**WORK ITEM**: Each line from the first entry to the line with "Document page, 1241x1754 pixels.", both included, is to be returned unchanged, with any pictures dropped.

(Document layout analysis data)
Content starts

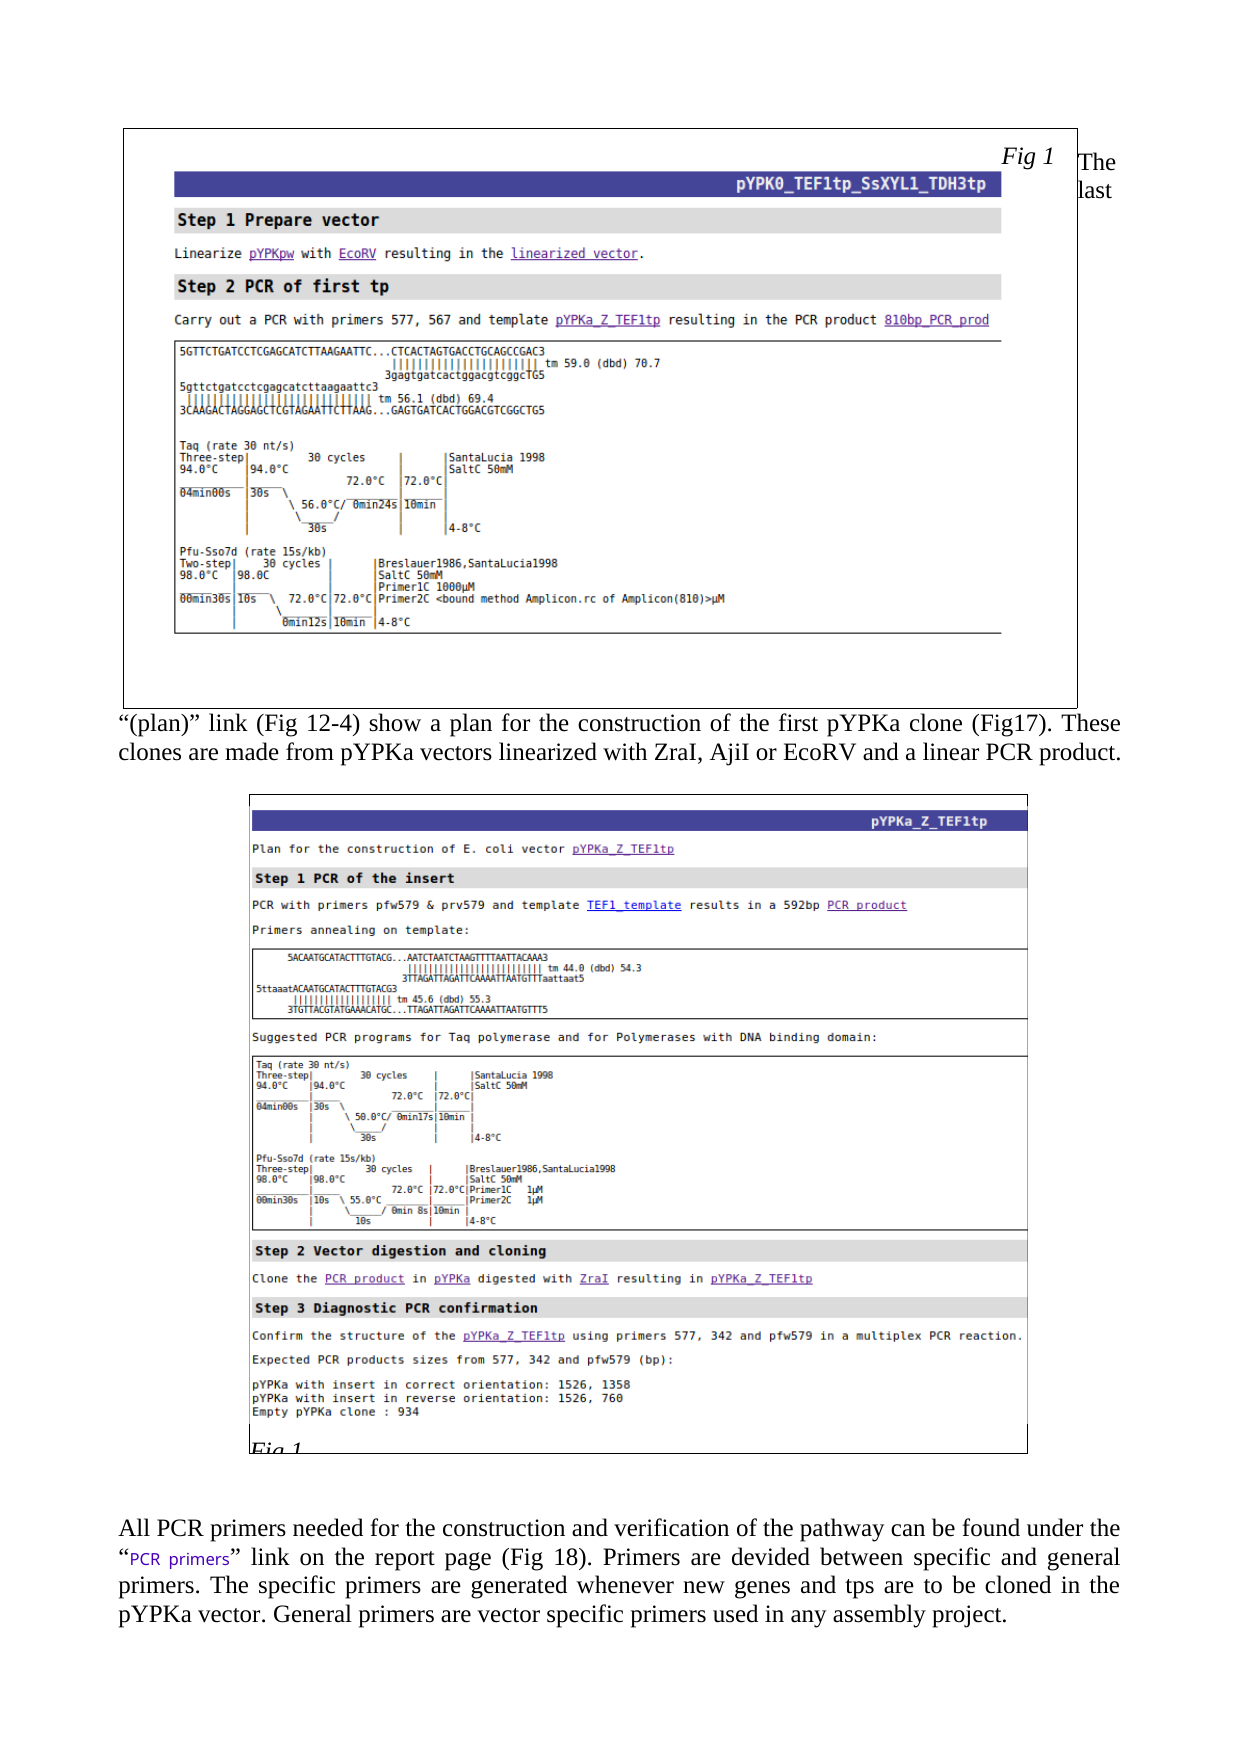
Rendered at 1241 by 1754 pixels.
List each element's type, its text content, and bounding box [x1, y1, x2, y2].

picture [169, 166, 1002, 638]
picture [249, 806, 1028, 1424]
text The last “(plan)” link (Fig 12-4) show a plan for the construction of the first pYPKa clone (Fig17). These clones are made from pYPKa vectors linearized with ZraI, AjiI or EcoRV and a linear PCR product. [118, 147, 1122, 766]
text All PCR primers needed for the construction and verification of the pathway can be found under the “PCR primers” link on the report page (Fig 18). Primers are devided between specific and general primers. The specific primers are generated whenever new genes and tps are to be cloned in the pYPKa vector. General primers are vector specific primers used in any assembly project. [118, 1513, 1122, 1628]
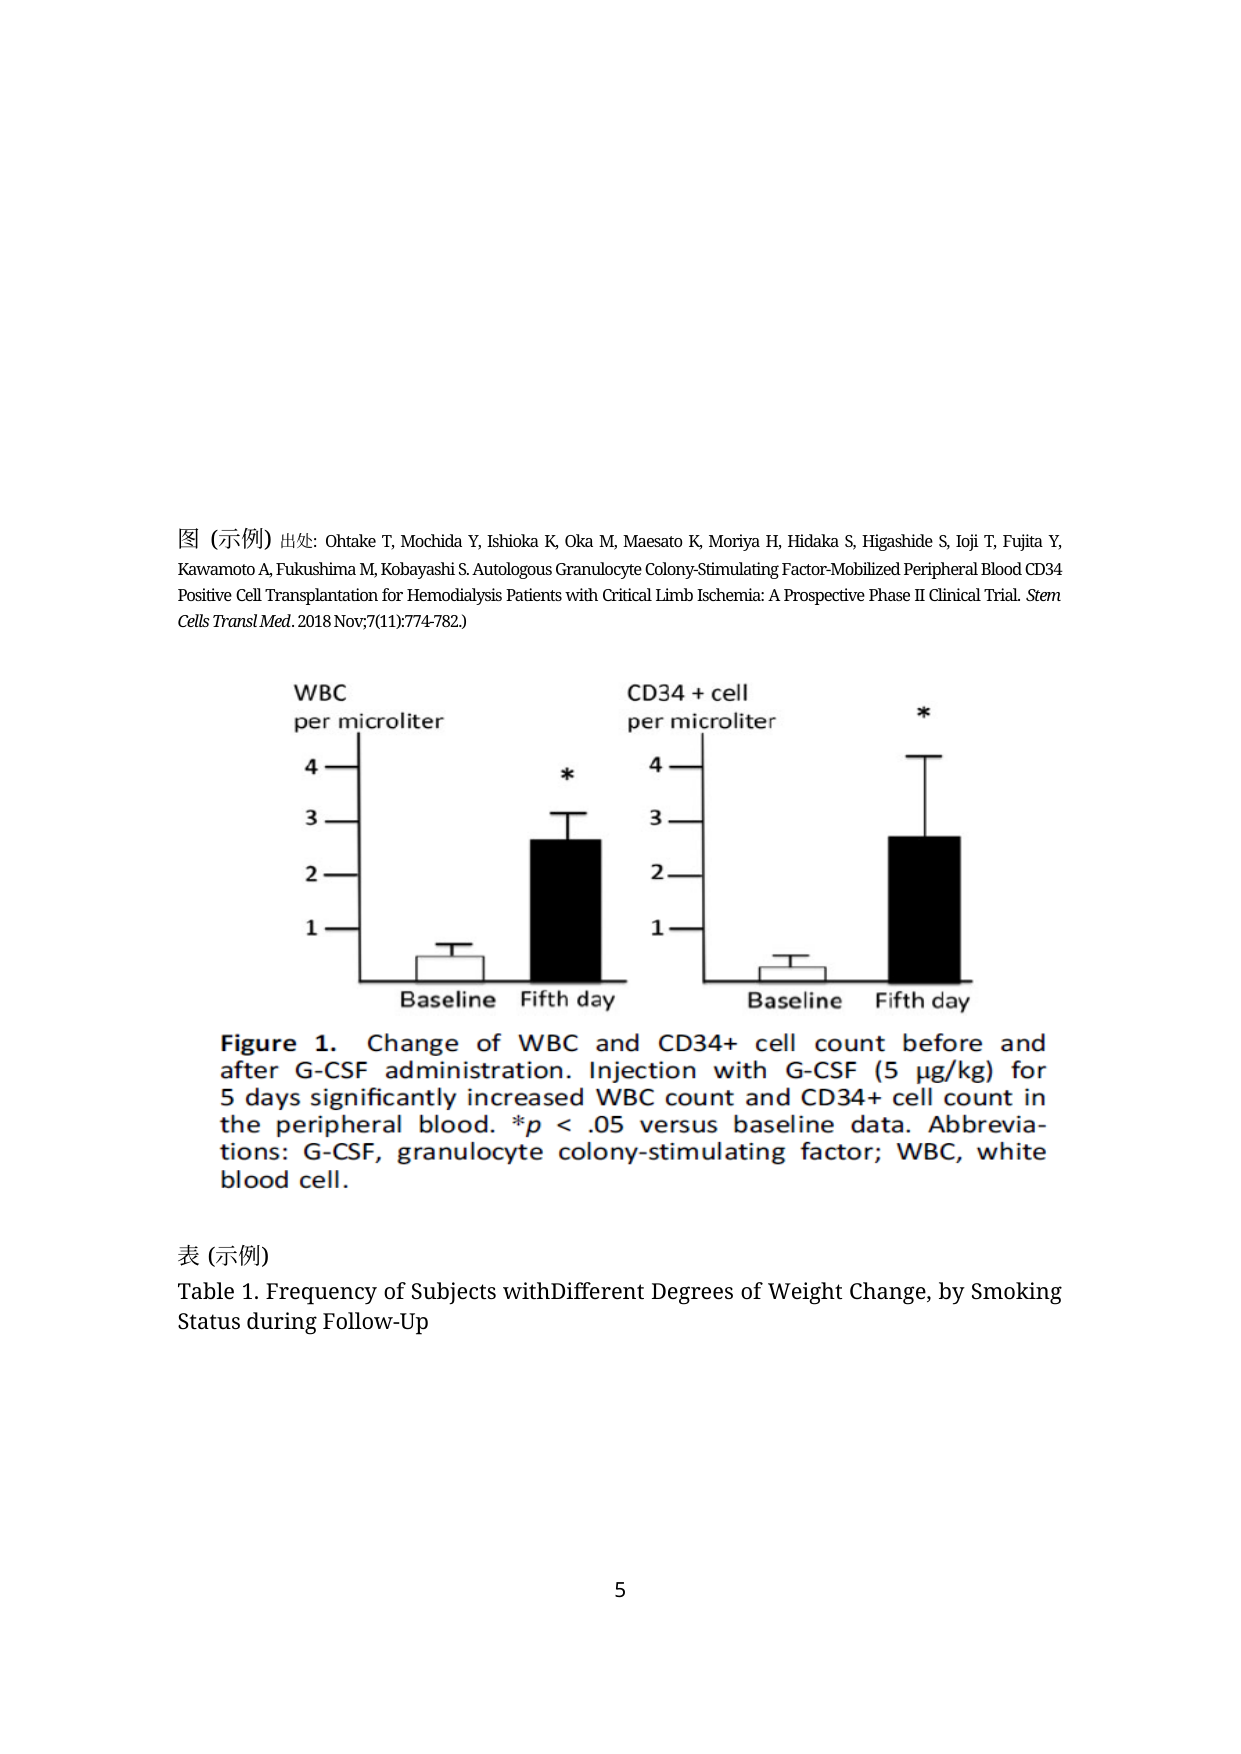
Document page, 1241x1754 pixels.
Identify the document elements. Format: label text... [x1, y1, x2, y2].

text Table 1. Frequency of Subjects withDifferent Degrees of Weight Change, by Smoking Status during Follow-Up [177, 1276, 1063, 1336]
text 图 (示例) 出处: Ohtake T, Mochida Y, Ishioka K, Oka M, Maesato K, Moriya H, Hidaka S, Higashide S, Ioji T, Fujita Y, Kawamoto A, Fukushima M, Kobayashi S. Autologous Granulocyte Colony-Stimulating Factor-Mobilized Peripheral Blood CD34 Positive Cell Transplantation for Hemodialysis Patients with Critical Limb Ischemia: A Prospective Phase II Clinical Trial. Stem Cells Transl Med. 2018 Nov;7(11):774-782.) [177, 521, 1063, 633]
text 表 (示例) [177, 1238, 1063, 1271]
picture [177, 662, 1063, 1195]
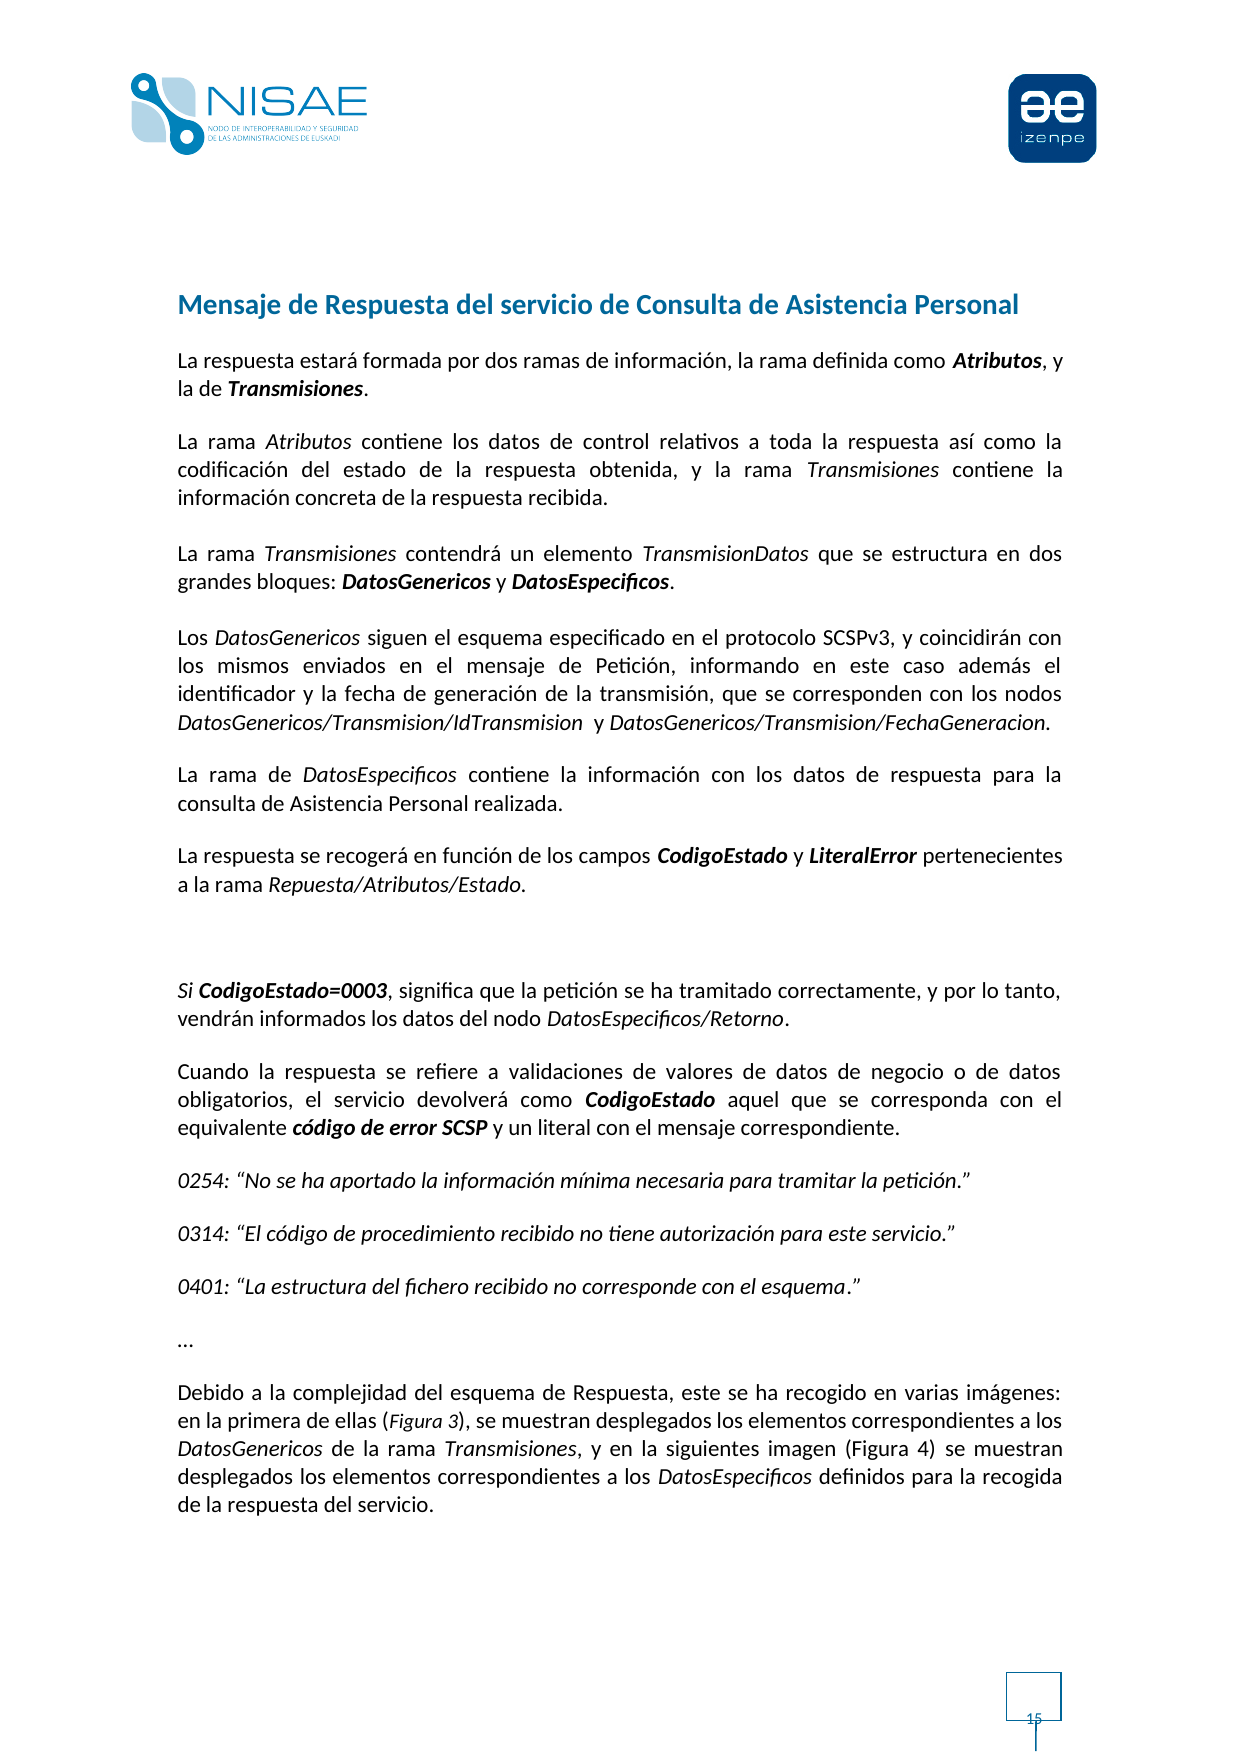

Content ends

**RESULT BELOW**:
Rendered at 1241 by 1754 pixels.
List each element's type, its text content, and bounding box [x1, y1, x2, y2].

picture [169, 166, 1002, 638]
picture [249, 806, 1028, 1424]
text The last “(plan)” link (Fig 12-4) show a plan for the construction of the first pYPKa clone (Fig17). These clones are made from pYPKa vectors linearized with ZraI, AjiI or EcoRV and a linear PCR product. [118, 147, 1122, 766]
text All PCR primers needed for the construction and verification of the pathway can be found under the “PCR primers” link on the report page (Fig 18). Primers are devided between specific and general primers. The specific primers are generated whenever new genes and tps are to be cloned in the pYPKa vector. General primers are vector specific primers used in any assembly project. [118, 1513, 1122, 1628]
Document page, 1241x1754 pixels.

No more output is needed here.